Your Comprehensive Guide to Audio Conversion: Convert Sound Files Easily | Audio Toolbox Series

  • Guoguo Chen
  • Monday, Apr 1, 2024
blog-image

Introduction to Audio Conversion

In the world of digital audio, there are many ways to save our sounds. Each way has its own special features, like making files smaller or keeping the sound really clear. But why so many? Well, because everyone has different needs and preferences. Some formats work well for sharing music online, while others are best for studio recordings.

But sometimes, we need to change one type of audio file into another. Maybe our music player only plays one kind of file, but we have a song in a different format. Or maybe we want to save space on our computer by making big files smaller. That’s where audio conversion comes in. Today, let’s explore the world of audio formats and learn how to easily convert from one to another.

Common Audio Formats

MP3, WAV, AAC, FLAC, OGG: Understanding Common Audio Formats

Before we dive into the audio conversion details, let’s first take a closer look at some of the most common audio formats and where you might encounter them:

  • MP3 (MPEG-1 Audio Layer 3): MP3 is like the superstar of audio formats. It’s perfect for sharing and listening to music online because it makes files smaller without losing too much quality. So, when you download a song from the internet, chances are it’s in MP3 format.

  • WAV (Waveform Audio File Format): WAV is all about keeping things super clear. It’s the go-to format for professional audio recordings because it doesn’t compress the sound, which means it’s great for making music in a studio.

  • AAC (Advanced Audio Coding): AAC is the format used by iTunes and Apple Music, so when you buy a song from the iTunes Store, it’s probably in AAC format. Plus, it’s also the default format for recording voice memos on iPhones.

  • FLAC (Free Lossless Audio Codec): FLAC is for the audiophiles out there who want the best of both worlds: small file sizes and top-notch sound quality. It’s perfect for archiving your favorite albums or enjoying high-quality music on your fancy headphones.

  • OGG (Ogg Vorbis): OGG might not be as popular as the others, but it’s still pretty cool. It’s an open-source format that’s great for streaming music online. Plus, it’s smaller than MP3 files and supports extra features like metadata, which is handy for organizing your music library.

How to Convert Audio Files - Options for Audio Conversion

Audio Conversion with Command Line

There are many options for audio conversion. If you prefer GUI interfaces, you could use online audio converters or Audacity. If you’re open to getting your hands dirty and don’t mind typing, you can use SoX or GStreamer, which offer more flexibility. Here, I’m going to focus on GStreamer since it supports both command line and programming well and naturally supports streaming (or conversion on the fly).

GStreamer Installation

The official GStreamer website provides detailed installation instructions for various operating systems, see here. The following also works.

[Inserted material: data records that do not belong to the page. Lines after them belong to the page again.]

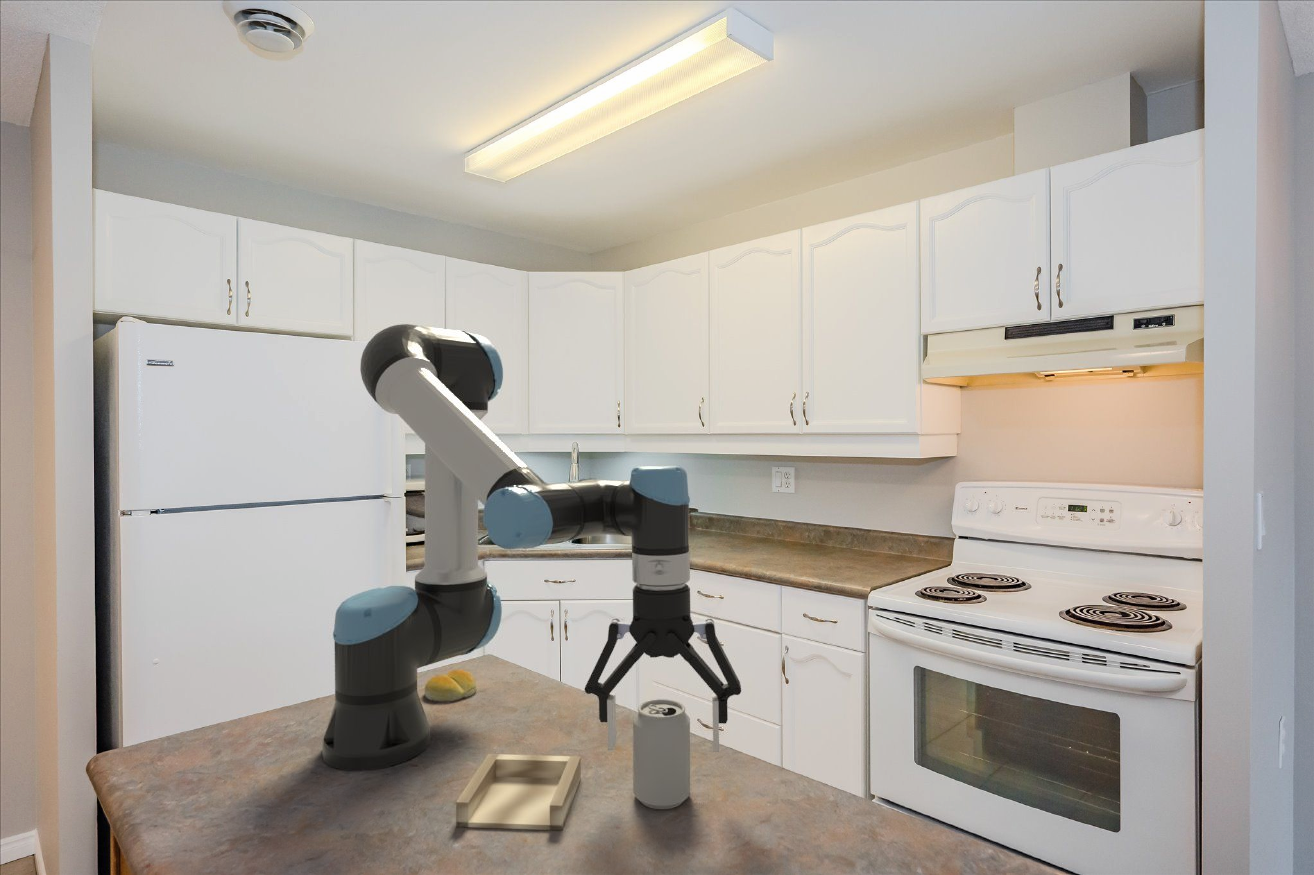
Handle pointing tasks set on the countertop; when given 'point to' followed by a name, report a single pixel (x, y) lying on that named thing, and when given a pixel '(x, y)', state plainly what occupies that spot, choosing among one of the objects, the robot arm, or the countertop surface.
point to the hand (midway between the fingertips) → (663, 746)
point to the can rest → (520, 792)
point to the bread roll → (450, 686)
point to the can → (661, 754)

For Linux systems, you can generally use package managers. For example, for Debian/Ubuntu-based systems, you simply do

sudo apt install gstreamer1.0
sudo apt install gstreamer1.0-plugins-base
sudo apt install gstreamer1.0-plugins-good gstreamer1.0-plugins-bad gstreamer1.0-plugins-ugly

The second and third commands are optional but I always find it’s helpful to install these additional plugins.

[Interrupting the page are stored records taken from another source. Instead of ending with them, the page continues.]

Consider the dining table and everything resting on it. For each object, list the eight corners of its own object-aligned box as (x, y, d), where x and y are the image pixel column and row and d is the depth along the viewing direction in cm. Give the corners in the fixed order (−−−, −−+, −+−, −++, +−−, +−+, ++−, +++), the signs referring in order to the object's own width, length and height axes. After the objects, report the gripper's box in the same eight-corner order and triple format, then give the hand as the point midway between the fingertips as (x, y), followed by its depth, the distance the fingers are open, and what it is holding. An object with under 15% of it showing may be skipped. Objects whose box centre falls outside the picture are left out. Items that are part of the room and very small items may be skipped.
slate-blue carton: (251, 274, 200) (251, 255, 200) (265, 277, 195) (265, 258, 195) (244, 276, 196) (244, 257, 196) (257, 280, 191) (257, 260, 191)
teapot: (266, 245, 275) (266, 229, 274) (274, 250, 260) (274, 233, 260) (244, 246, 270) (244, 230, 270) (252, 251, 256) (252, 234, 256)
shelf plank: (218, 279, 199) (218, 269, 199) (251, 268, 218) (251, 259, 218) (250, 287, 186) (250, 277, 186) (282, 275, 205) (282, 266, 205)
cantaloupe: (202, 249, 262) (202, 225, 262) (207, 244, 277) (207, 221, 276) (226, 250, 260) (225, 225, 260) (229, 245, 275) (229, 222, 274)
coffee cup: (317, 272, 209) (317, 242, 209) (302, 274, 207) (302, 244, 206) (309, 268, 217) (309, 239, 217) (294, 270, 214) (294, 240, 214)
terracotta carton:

For MacOS, you can install through Homebrew. Similar to the Linux commands, you do

brew install gstreamer

Homebrew does not provide separate packages for the “good”, “bad” and “ugly” Gstreamer plugins as it does for Linux distributions. Instead, Homebrew typically installs a set of plugins as part of the gstreamer package itself.

For Windows, there are pre-compiled installers, go to the GStreamer documentation here and follow the instructions.

Audio Conversion

Once you have GStreamer installed, it’s pretty straightforward to convert from one audio format into another. Suppose you have one audio file in MP3 format, let’s name it input.mp3, and you would like to convert it to WAV format, let’s name it output.wav, you simply run the following command:

gst-launch-1.0 filesrc location=input.mp3 ! decodebin ! audioconvert ! audioresample ! wavenc ! filesink location=output.wav

This command uses the following GStreamer elements:

  • filesrc: Reads data from a file.
  • decodebin: Automatically detects and decodes the audio format of the input file.
  • audioconvert: Converts the audio format to a format suitable for conversion.
  • audioresample: Resamples the audio to the desired sample rate, if necessary.
  • wavenc: Encodes the audio data to the WAV format.
  • filesink: Writes the output audio data to a file.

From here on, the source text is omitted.